Młoda surferka zginęła od ciosu miecznika. Wbił się w jej klatkę piersiową
36-latka zmarła po ataku miecznika
Giulia Manfrini pochodziła z Venaria Reale w regionie Piemont we Włoszech. Swoje życie zawsze wiązała ze sportami ekstremalnymi. Pierwotnie była instruktorką snowboardu, ale po odniesieniu kontuzji zmieniła swoją pasję na surfing.
Przeprowadziła się na Bali, gdzie rozwijała swoją pasję i założyła także biuro podróży. Podczas jednego z surfowań doszło do ogromnej tragedii. Chociaż surferzy często obawiają się rekinów (które łatwo mylą kształt człowieka na desce z foką), to kobietę zaatakowała inna ryba, a dokładnie miecznik.
Chociaż miecznik nie brzmi tak przerażająco, jak rekin to ryby te mogą ważyć nawet 500 kilogramów i mieć do 4 metrów długości. Posiadają długą i przypominającą wąski miecz tkankę kostną umieszczoną na pysku. I właśnie tym miecznik zaatakował 36-letnią Gulię u wybrzeży indonezyjskiej wyspy Masokut Island.

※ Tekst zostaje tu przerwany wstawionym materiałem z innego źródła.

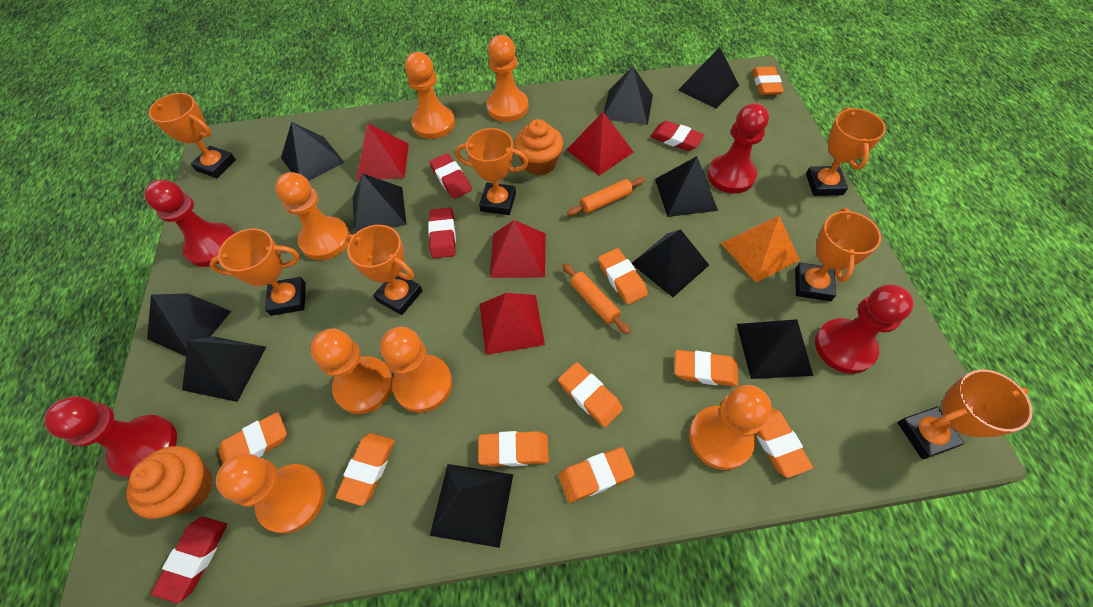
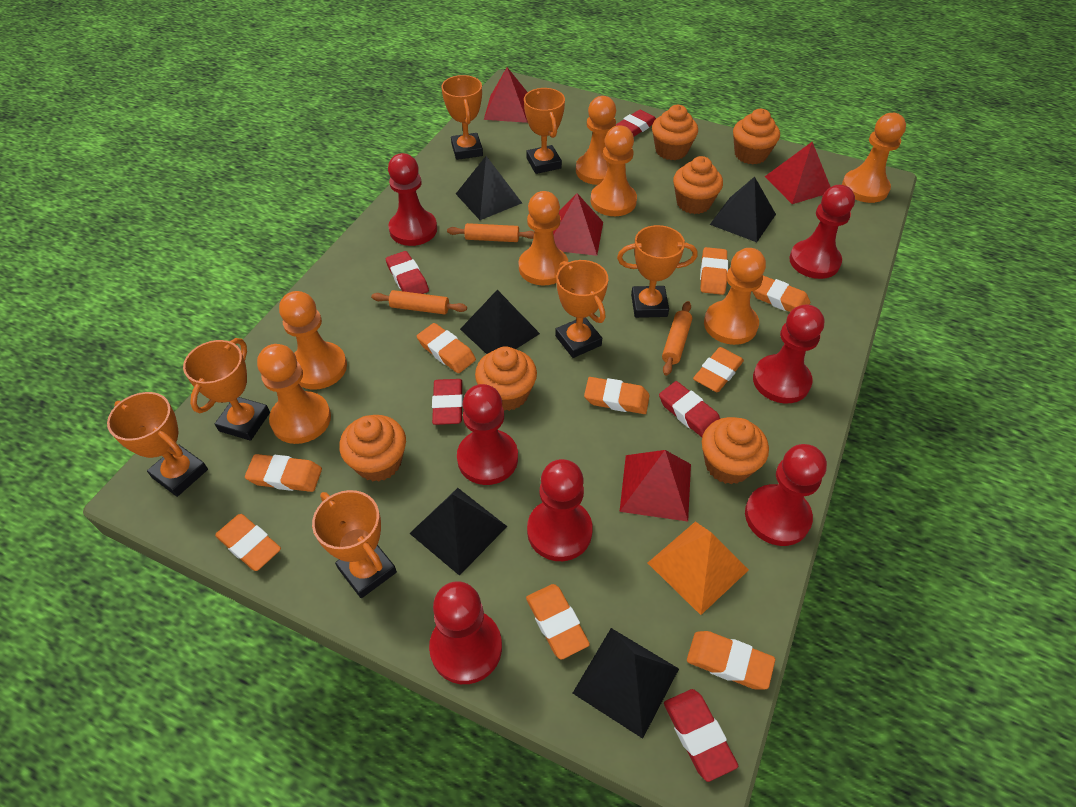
black pyramid: [147,293,231,356] [182,337,266,402] [281,122,344,181] [353,173,406,234] [430,464,513,548] [604,67,653,125] [632,229,709,297] [655,156,718,217] [678,47,739,109] [737,319,813,379] = 10 -> [409,488,508,576] [456,156,522,220] [460,290,540,354] [573,628,679,739] [710,177,776,242] = 5
orange cupcake: [126,446,213,519] [514,119,563,175] = 2 -> [339,415,406,482] [475,346,537,411] [652,105,698,160] [673,156,723,214] [702,417,769,484] [733,109,780,165] = 6
orange rolling pin: [563,263,630,335] [567,177,645,216] = 2 -> [371,290,467,314] [447,223,534,242] [662,301,692,376] = 3
red eraser: [151,517,227,603] [428,207,456,258] [429,154,472,199] [650,121,704,151] = 4 -> [386,251,429,294] [432,379,463,425] [616,110,656,137] [659,381,720,437] [664,689,738,782] = 5
red pawn: [44,396,177,478] [144,180,235,267] [707,103,769,193] [815,284,914,374] = 4 -> [388,153,437,246] [429,581,502,684] [457,384,518,485] [527,459,593,561] [745,444,827,546] [753,305,824,403] [789,185,855,279] = 7

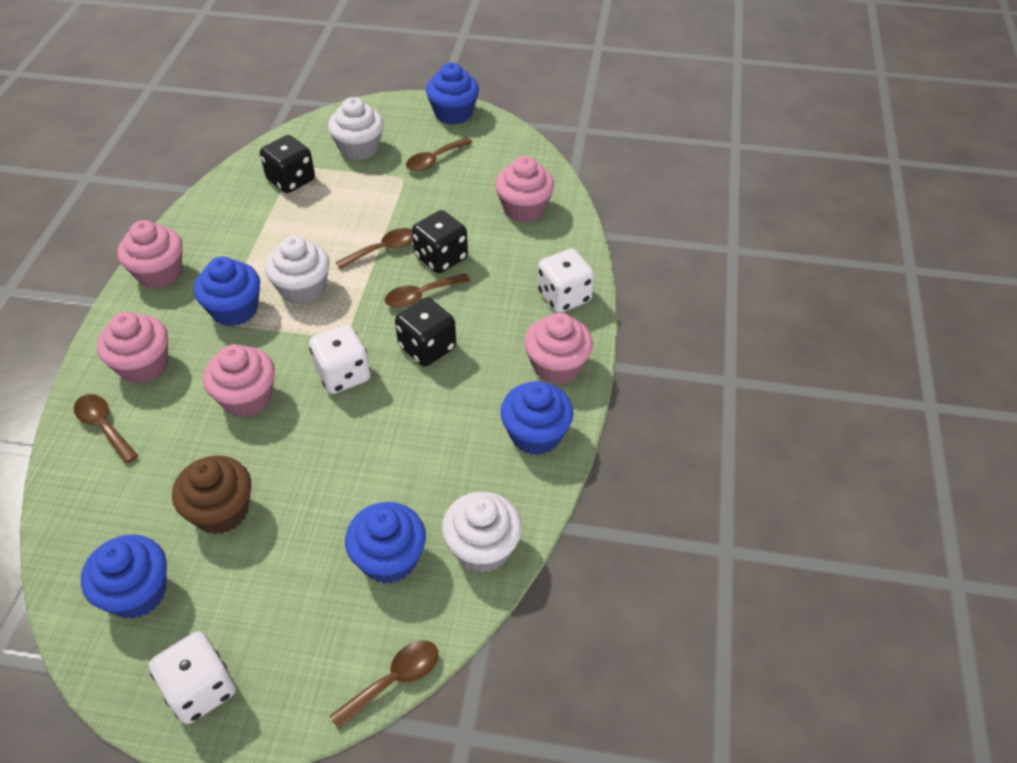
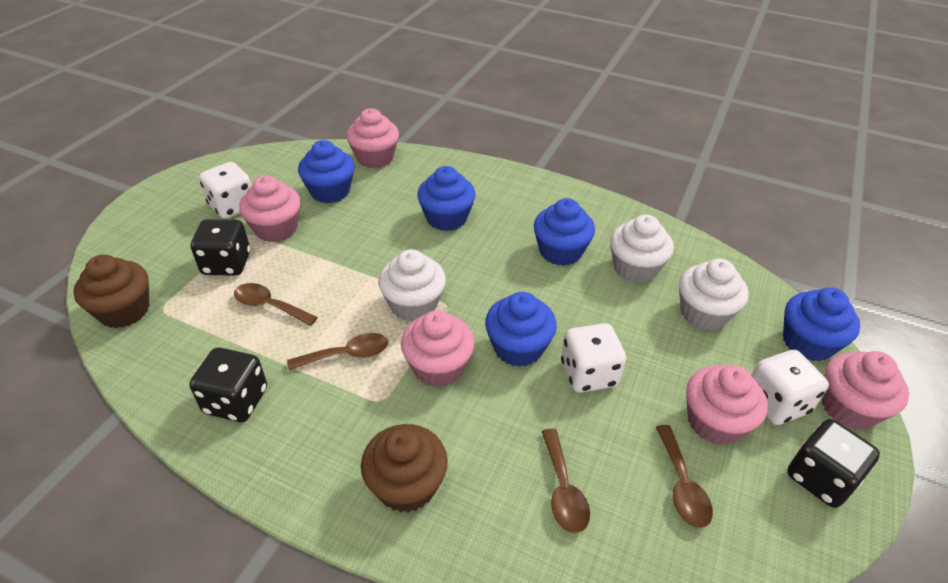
brown cupcake: [172,456,251,534] = 1 -> [73,255,149,328] [361,424,448,513] = 2
brown spoon: [74,394,138,464] [330,640,438,729] [336,228,413,269] [385,273,470,308] [406,137,472,171] = 5 -> [234,283,318,326] [287,333,388,370] [542,429,590,533] [656,425,713,528] = 4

Włoskie media podały, że Manfrini doznała pięciocentymetrowej rany w wyniku tego koszmarnego zdarzenia. Świadkowie, którzy widzieli całe wydarzenie, dwaj surferzy, natychmiast przystąpili do udzielania pomocy i przewieźli poszkodowaną do placówki medycznej. Niestety, ostatecznie jej życia nie udało się uratować. 36-letnią surferkę we wzruszający sposób pożegnał James, biznesowy partner kobiety.
"Wierzymy, że Giulia zmarła robiąc to, co kochała, w miejscu, które uwielbiała. Była duszą naszego biznesu, a jej zaraźliwy entuzjazm do surfingu, śniegu i życia na zawsze zostanie w pamięci tych, którzy mieli okazję ją poznać" – napisał na Instagramie.
Pojawia się pytanie, czy mieczniki są niebezpieczne dla ludzi? Do tej pory nigdy nie odnotowano przypadku ataku miecznika na człowieka, ryby te unikają kontaktu z człowiekiem, ale zawsze zaleca się zachować ostrożność, gdy pływamy na terenach przez nie zamieszkałych, bo możemy się na nie natknąć, nawet jeśli te próbowały nas unikać. Możliwe więc, że miecznik pomylił kobietę z inną dużą rybą albo wpadł na nią przez przypadek.